- Exercise directions:
Drop the pictures, then repeat every record exactly as it stands.

- Extracted records:
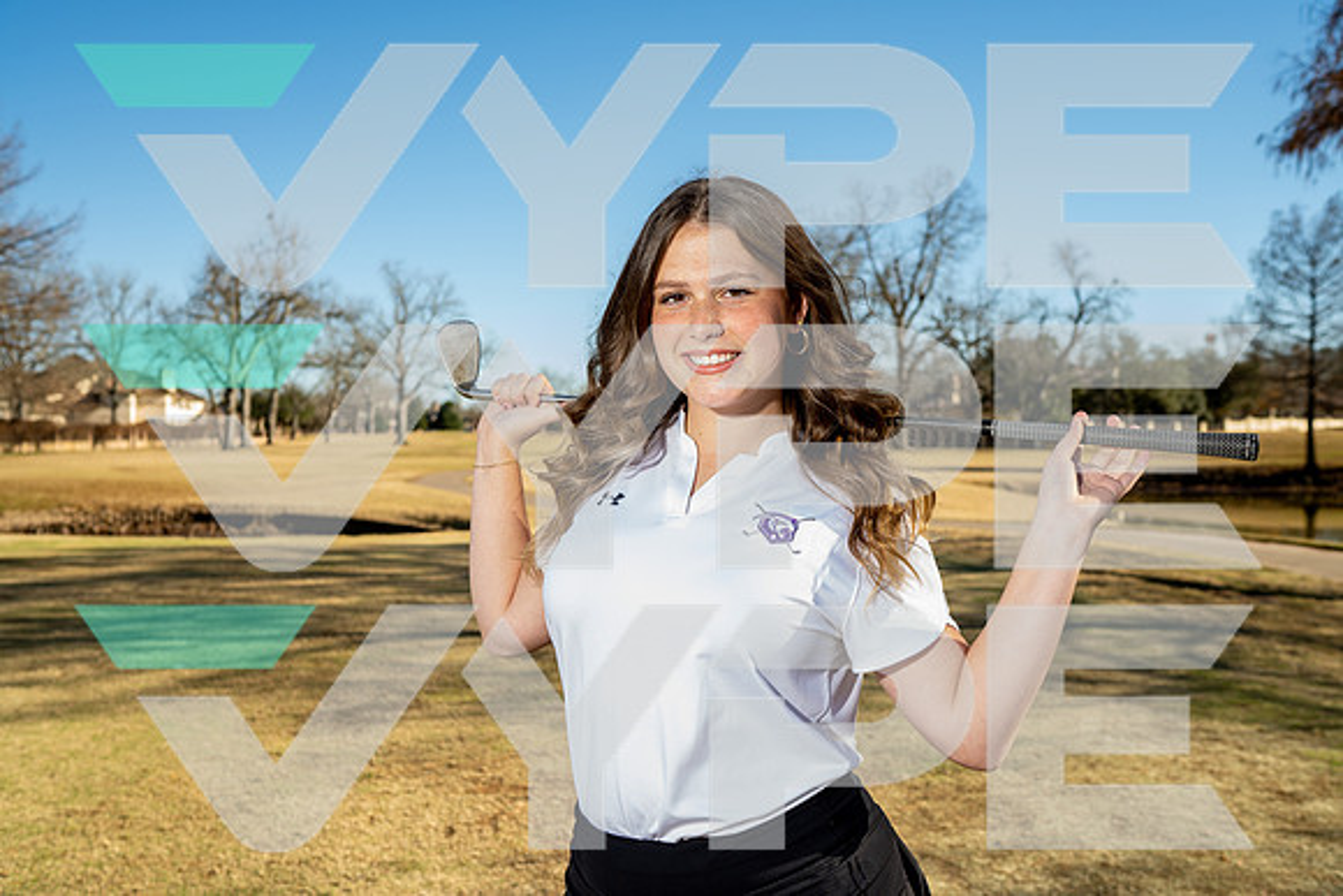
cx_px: 672
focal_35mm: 35
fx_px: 1306
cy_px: 448
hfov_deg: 54.4
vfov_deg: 37.9
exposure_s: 1/250
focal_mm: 35
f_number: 4.5
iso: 64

- The answer:
cx_px: 672
focal_35mm: 35
fx_px: 1306
cy_px: 448
hfov_deg: 54.4
vfov_deg: 37.9
exposure_s: 1/250
focal_mm: 35
f_number: 4.5
iso: 64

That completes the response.